A Flexible Selection Scheme for Minimum-Effort Transfer Learning
This addresses a practical issue in real-world data adaptation for visual recognition, though it is incremental as it builds on existing fine-tuning techniques.
The paper tackles the problem of transferring knowledge from a pre-trained network to visually different but semantically similar data, introducing flex-tuning as a generalized fine-tuning method that automatically selects the best network unit to tune, showing it often outperforms tuning the last layer in domain-shift scenarios.

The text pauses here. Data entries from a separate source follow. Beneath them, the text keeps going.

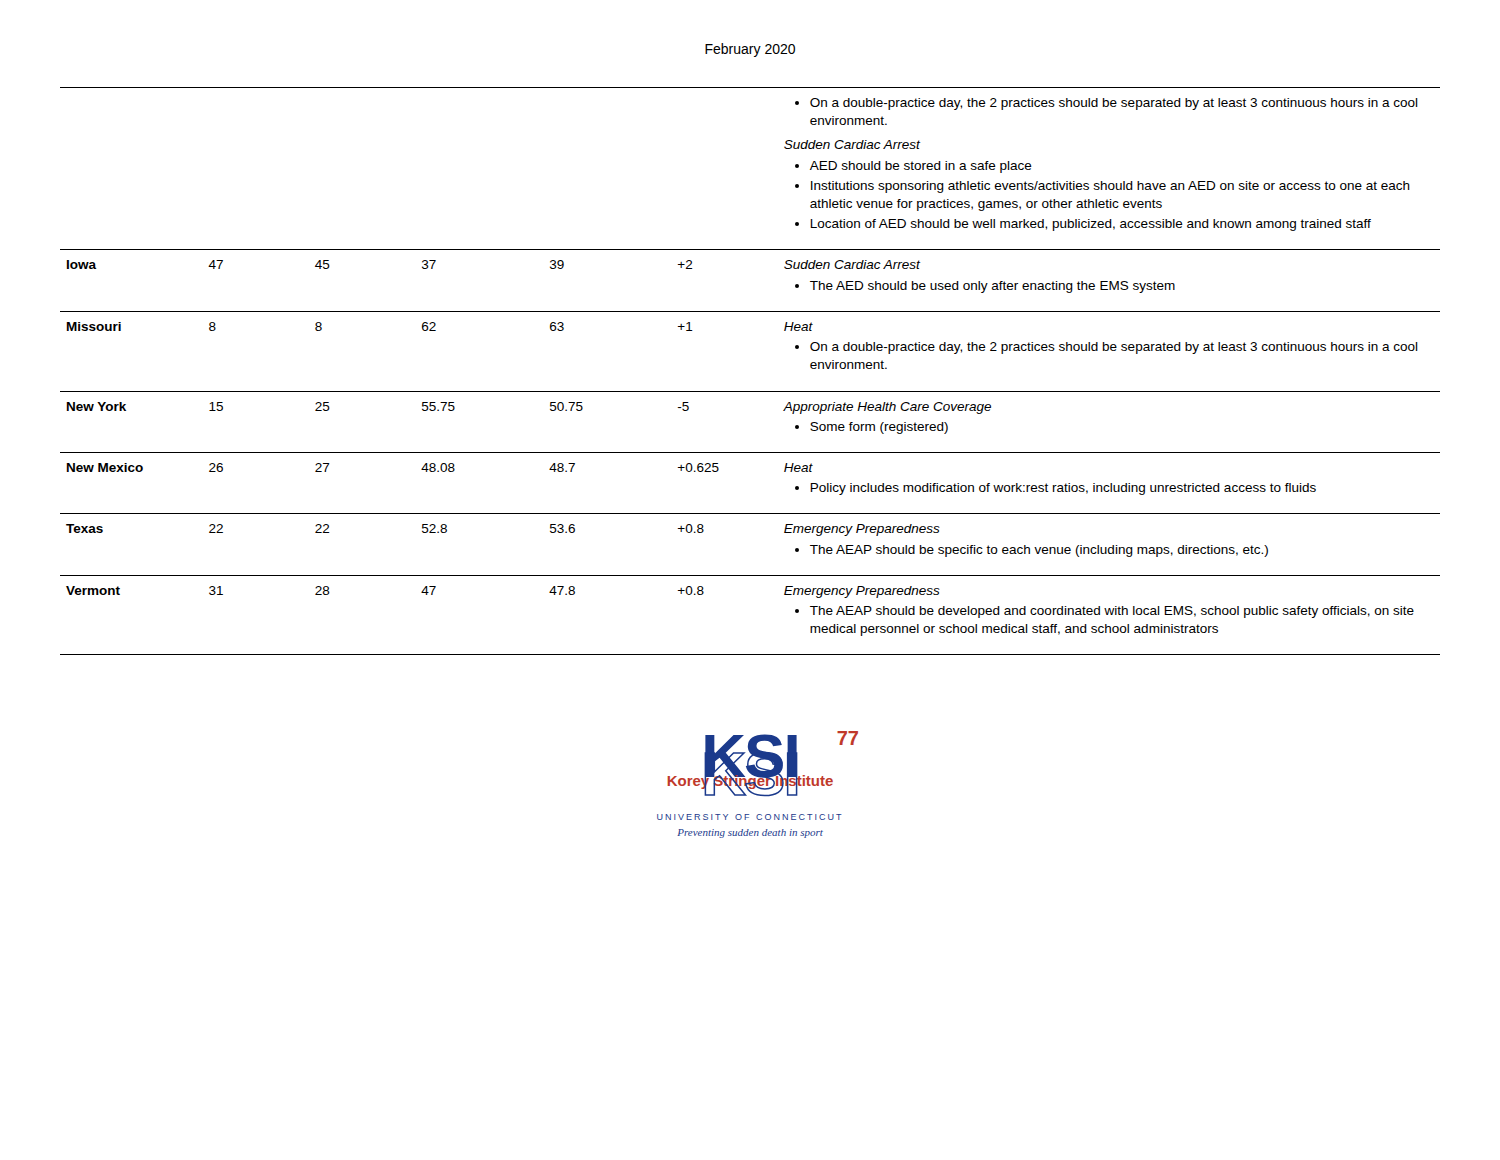February 2020
| | | | | | | On a double-practice day, the 2 practices should be separated by at least 3 continuous hours in a cool environment. Sudden Cardiac Arrest AED should be stored in a safe place Institutions sponsoring athletic events/activities should have an AED on site or access to one at each athletic venue for practices, games, or other athletic events Location of AED should be well marked, publicized, accessible and known among trained staff |
| Iowa | 47 | 45 | 37 | 39 | +2 | Sudden Cardiac Arrest The AED should be used only after enacting the EMS system |
| Missouri | 8 | 8 | 62 | 63 | +1 | Heat On a double-practice day, the 2 practices should be separated by at least 3 continuous hours in a cool environment. |
| New York | 15 | 25 | 55.75 | 50.75 | -5 | Appropriate Health Care Coverage Some form (registered) |
| New Mexico | 26 | 27 | 48.08 | 48.7 | +0.625 | Heat Policy includes modification of work:rest ratios, including unrestricted access to fluids |
| Texas | 22 | 22 | 52.8 | 53.6 | +0.8 | Emergency Preparedness The AEAP should be specific to each venue (including maps, directions, etc.) |
| Vermont | 31 | 28 | 47 | 47.8 | +0.8 | Emergency Preparedness The AEAP should be developed and coordinated with local EMS, school public safety officials, on site medical personnel or school medical staff, and school administrators |
KSI
77
Korey Stringer Institute
KSI
UNIVERSITY OF CONNECTICUT
Preventing sudden death in sport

Fine-tuning is a popular way of exploiting knowledge contained in a pre-trained convolutional network for a new visual recognition task. However, the orthogonal setting of transferring knowledge from a pretrained network to a visually different yet semantically close source is rarely considered: This commonly happens with real-life data, which is not necessarily as clean as the training source (noise, geometric transformations, different modalities, etc.). To tackle such scenarios, we introduce a new, generalized form of fine-tuning, called flex-tuning, in which any individual unit (e.g. layer) of a network can be tuned, and the most promising one is chosen automatically. In order to make the method appealing for practical use, we propose two lightweight and faster selection procedures that prove to be good approximations in practice. We study these selection criteria empirically across a variety of domain shifts and data scarcity scenarios, and show that fine-tuning individual units, despite its simplicity, yields very good results as an adaptation technique. As it turns out, in contrast to common practice, rather than the last fully-connected unit it is best to tune an intermediate or early one in many domain-shift scenarios, which is accurately detected by flex-tuning.